King killed a person named Pernell before the story takes place because he scarred King’s face with a razor, and Pernell’s cousin is in town searching for revenge. King’s response is to load his Glock and look for the relative. He did 7 years for Pernell’s murder, and since his release has been involved in in low-level and occasionally a violent crime. A preparation intensity that Wilson therefore effectively creates is that Elmore, Ruby’s long-time off-and-on lover, the killer of Leroy who was King’s biological father, really wants to tell King that he killed Leroy. This generates a strong undercurrent with a terrible complexity. Fatality is inevitable, the question is who is next and by whom? We have Pernell’s cousin trying to find King, and visa-versa; King and his Ace, Mister, pull a robbery; Elmore versus King another possibility; Ruby has the gun, that mister gave to her once he bought it from Elmore; In the meantime, King has cleaned and sharpened King Hedley I’s knife.
Although King and Mister are susceptible to violence and crime, they’re not as narcissistic as Elmore. Even when King and his wife Tonya fight, he desires stability by establishing a video store and having a family; once Tonya wants to have an abortion, King ferociously expresses his desire to have a baby, seeing it adding a positive element to his life. Elmore has continuously been gambling, lying, cheating, manipulating. His killing of Leroy he twists to make him appear justified and innocent, and his wanting to tell King the reality is motivated by rationalized self-interest. Eveyone’s interaction and deal is fake, from the pretend jewelry that he gives to Ruby, or the gun that he sells to Mister. Before his entrance there’s a discussion about a broken watch that he sold to King.
Due to his age and his relationship with Ruby, he would nearly be a “father,” however, instead he’s the anti-father. Elmore, once proposing to Ruby along with her accepting it, in a series of sorrowful dialogues he detailedly describe how he shot Leroy , his feelings of denial and numbness after the killing, and Ruby tells how she had to recognize his body. Ignoring Ruby’s pleas, Elmore erupts with the reality of King’s paternity. King leaves to go to his late wife Neesi’s grave then decides on how to avenge and settle his father Leroy’s accounts by paying the fifty dollars that Elmore says Leroy owed him. He begins a dice duel with Elmore. Mister insists that King let him shield his back and King refuses.
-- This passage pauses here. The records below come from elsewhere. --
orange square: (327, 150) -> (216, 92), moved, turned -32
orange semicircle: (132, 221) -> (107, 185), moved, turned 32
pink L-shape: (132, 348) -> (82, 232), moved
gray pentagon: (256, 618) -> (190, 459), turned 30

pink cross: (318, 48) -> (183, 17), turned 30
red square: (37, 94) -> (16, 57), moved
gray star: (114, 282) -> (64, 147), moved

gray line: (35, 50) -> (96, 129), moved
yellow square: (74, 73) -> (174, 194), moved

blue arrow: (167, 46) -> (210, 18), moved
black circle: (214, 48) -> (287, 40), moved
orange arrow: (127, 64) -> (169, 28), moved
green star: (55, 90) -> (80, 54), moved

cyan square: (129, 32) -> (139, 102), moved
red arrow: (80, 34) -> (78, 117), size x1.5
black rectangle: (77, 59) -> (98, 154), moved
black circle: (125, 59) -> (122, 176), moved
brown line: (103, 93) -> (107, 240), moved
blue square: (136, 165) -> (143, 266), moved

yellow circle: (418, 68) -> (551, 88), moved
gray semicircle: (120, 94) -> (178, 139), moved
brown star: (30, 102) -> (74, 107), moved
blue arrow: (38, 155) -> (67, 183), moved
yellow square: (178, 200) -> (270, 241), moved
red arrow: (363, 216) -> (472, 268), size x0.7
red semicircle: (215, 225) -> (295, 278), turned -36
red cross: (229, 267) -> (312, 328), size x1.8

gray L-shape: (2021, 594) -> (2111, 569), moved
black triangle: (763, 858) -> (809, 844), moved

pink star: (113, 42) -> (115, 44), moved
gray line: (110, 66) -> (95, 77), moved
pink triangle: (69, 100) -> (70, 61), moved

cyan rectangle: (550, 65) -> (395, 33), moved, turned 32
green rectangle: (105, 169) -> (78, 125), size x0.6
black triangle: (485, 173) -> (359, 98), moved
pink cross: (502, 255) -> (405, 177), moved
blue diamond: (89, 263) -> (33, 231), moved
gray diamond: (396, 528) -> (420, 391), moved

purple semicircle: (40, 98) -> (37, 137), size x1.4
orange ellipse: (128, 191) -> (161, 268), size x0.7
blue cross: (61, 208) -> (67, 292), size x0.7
The dice duel and earlier parleys on the costs of hot items, guns, gambling, or the value of fake jewelry, are chilling arithmetics that measure degrees of “manhood,” however one ought to be paid back, or what constitutes justification for shooting someone’s face off. King or Elmore might kill the other: throughout the duel King pulls the knife on Elmore then stops, and Elmore pulls his gun on King then not wanting to kill him. Ruby runs into the house (the play takes place in the backyards of 2 homes and an empty lot) screaming “Elmore!” And once Ruby comes back from the house and King turns to her, crying “Mama!” She unwittingly shoots him in the throat with the pistol. This recalls the death of Floyd in Seven Guitars, whose throat was slit, shortly after he robbed a store, like King; both were looking towards exploitation the hold-up money to move out, Floyd plans to take his girlfriend Vera, and King, Tonya.